In Memory of the June 13 Massacre in Cestos City
By Wellington Geevon-Smith
Today marks the 13th anniversary of a day that will not be forgotten by the people of Rivercess County. By dawn on June 13, 1990, fighters of Charles Taylor's National Patriotic Front of Liberia (NPFL) rounded up five prominent citizens of the county and summarily executed them and their bullet-ridden bodies put on display in Cestos City.
The NPFL 'took' over the then newly created county on June 1. Poor Rivercess, a county with no senior high school since Liberia's independence in 1847 and always treated like a 'stepchild' in Liberian politics, was not 'captured'. Forces loyal to the government of Samuel Doe had abandoned the place and the people were vulnerable, waiting and willing to accept and live with any group that comes, which they did upon the arrival of the 'freedom fighters'.
The first move of the NPFL freedom fighters was to declare that nobody owns anything, everything including cattle and food crops were now for 'Ghankay Taylor'. Twelve days later, they were ready to make their presence felt and make known to the people their interpretation of 'freedom'.
On June 13 the NPFL fighters led by rebel commander Moses Gwyan, commonly known as 'General Noriega', picked up the five prominent citizens from their various homes in the night, bundled them up in a vehicle and drove down Cestos City. The following morning, the fighters announced to residents of the city that "five enemies of the revolution were captured last night and executed." No trial, it was just the beginning of the kind of justice the NPFL was bringing.
The victims of this cold-blooded murder were David W. Smith 63, a Baptist Pastor and an engineer with the local branch of the Ministry of Rural Development, Lawrence Nimley 65, of the traffic court, Bruce Nelson 59, a sheriff of the circuit court, John K. Bestman 38, employee in the office of the Superintendent and Joe Tray 31, a sport promoter and clerk of the circuit court.
Their crime! Like thousands of their fellow victims of the NPFL's mayhem, to work for or identify with government was a crime to the group that called itself freedom fighters. Moreover, anybody who looked 'like' a government official, have the same surname with a known personality in government or in possession of any identity of government was not spared.
Cestos City was buried in silence amidst heavy downpour of rain. Traditionally, the Bassa people have a belief that rain signifies tears of the ancestors when such tragedy occurs. The NPFL freedom fighters made sure that nobody was heard crying loud for the fathers, uncles, friends and relatives whose bullet-ridden bodies were scattered in the sand. They later tied rope to their feet and dragged the 'enemies' of the revolution on the beach of the Atlantic Ocean. "They don't deserve this", observed a career schoolteacher who recalled that government employees of the county had not received their salary cheques eight months to the eruption of the war in December 1989.

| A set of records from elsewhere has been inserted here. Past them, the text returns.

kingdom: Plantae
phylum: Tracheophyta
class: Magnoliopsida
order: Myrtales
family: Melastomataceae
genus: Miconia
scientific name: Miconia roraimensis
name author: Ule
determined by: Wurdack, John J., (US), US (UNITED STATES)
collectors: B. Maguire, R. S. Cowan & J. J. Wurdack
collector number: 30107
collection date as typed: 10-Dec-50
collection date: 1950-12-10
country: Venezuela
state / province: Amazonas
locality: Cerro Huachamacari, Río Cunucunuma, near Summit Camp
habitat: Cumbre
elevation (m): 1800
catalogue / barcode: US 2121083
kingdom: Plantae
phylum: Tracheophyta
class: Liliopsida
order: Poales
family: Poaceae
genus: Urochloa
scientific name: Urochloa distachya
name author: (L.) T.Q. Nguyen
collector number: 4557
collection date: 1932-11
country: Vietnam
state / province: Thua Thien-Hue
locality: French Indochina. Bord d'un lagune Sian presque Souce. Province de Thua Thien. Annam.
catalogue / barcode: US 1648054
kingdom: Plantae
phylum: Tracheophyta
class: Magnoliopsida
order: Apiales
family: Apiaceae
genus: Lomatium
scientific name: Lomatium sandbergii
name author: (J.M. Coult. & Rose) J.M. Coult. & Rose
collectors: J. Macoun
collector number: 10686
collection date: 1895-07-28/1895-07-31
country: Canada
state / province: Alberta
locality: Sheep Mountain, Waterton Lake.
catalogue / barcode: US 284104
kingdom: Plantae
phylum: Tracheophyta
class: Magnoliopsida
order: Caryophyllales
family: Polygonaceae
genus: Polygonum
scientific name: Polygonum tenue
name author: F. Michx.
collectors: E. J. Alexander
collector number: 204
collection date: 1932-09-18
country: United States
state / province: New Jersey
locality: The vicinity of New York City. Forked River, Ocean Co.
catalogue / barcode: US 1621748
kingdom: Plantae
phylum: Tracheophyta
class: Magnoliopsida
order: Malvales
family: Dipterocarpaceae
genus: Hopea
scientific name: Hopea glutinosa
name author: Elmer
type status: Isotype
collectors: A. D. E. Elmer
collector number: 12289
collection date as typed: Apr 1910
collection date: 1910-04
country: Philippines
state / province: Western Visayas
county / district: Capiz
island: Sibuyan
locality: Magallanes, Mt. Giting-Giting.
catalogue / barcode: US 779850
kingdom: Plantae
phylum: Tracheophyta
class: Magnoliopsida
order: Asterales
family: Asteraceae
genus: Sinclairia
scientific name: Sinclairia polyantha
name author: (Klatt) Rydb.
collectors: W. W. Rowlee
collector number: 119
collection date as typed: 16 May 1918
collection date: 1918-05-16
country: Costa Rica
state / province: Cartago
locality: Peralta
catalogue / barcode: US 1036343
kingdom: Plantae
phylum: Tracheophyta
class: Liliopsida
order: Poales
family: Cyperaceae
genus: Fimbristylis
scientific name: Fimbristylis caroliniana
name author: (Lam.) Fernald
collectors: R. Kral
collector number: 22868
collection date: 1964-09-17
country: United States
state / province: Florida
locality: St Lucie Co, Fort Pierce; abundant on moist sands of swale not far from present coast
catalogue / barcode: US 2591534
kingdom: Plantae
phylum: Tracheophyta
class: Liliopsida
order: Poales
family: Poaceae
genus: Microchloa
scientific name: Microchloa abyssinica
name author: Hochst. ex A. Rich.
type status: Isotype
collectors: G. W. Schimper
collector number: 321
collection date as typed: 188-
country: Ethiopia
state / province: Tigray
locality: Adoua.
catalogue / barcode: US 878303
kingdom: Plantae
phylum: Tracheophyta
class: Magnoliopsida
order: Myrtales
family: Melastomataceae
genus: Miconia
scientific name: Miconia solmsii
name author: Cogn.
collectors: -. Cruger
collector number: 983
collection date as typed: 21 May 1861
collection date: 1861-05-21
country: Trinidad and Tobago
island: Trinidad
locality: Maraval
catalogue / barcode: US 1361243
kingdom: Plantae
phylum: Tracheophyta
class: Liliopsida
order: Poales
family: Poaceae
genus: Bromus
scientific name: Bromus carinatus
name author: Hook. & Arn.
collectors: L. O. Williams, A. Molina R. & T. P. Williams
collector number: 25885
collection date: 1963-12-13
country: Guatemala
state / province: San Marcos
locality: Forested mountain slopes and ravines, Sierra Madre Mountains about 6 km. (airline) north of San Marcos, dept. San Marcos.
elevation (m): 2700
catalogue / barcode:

The irony of the massacre in Rivercess is that the place is a very small community. The people are so closely inter-related that the execution affected every sector of the already impoverished county. "I urinated on myself", narrated an old woman in her early seventies as she explained what she saw when they rushed to see the executed 'enemies' of the revolution. The least she knew was that they were people she had known throughout her life.
By Liberian standard, the execution of five persons is no news in a society that continues to witness horror. Only the friends and relatives of the victims are left alone to nurse their wounds.
The current ongoing peace conference on Liberia adds to the significance of this day. Thirteen years have elapsed and the country is still bleeding.
I urge all stakeholders that it is time to put an end to this 'insanity'. "You cannot solve a problem with the same mindset that created it." Let the victims rest in peace and be assured that history would one-day plea their case.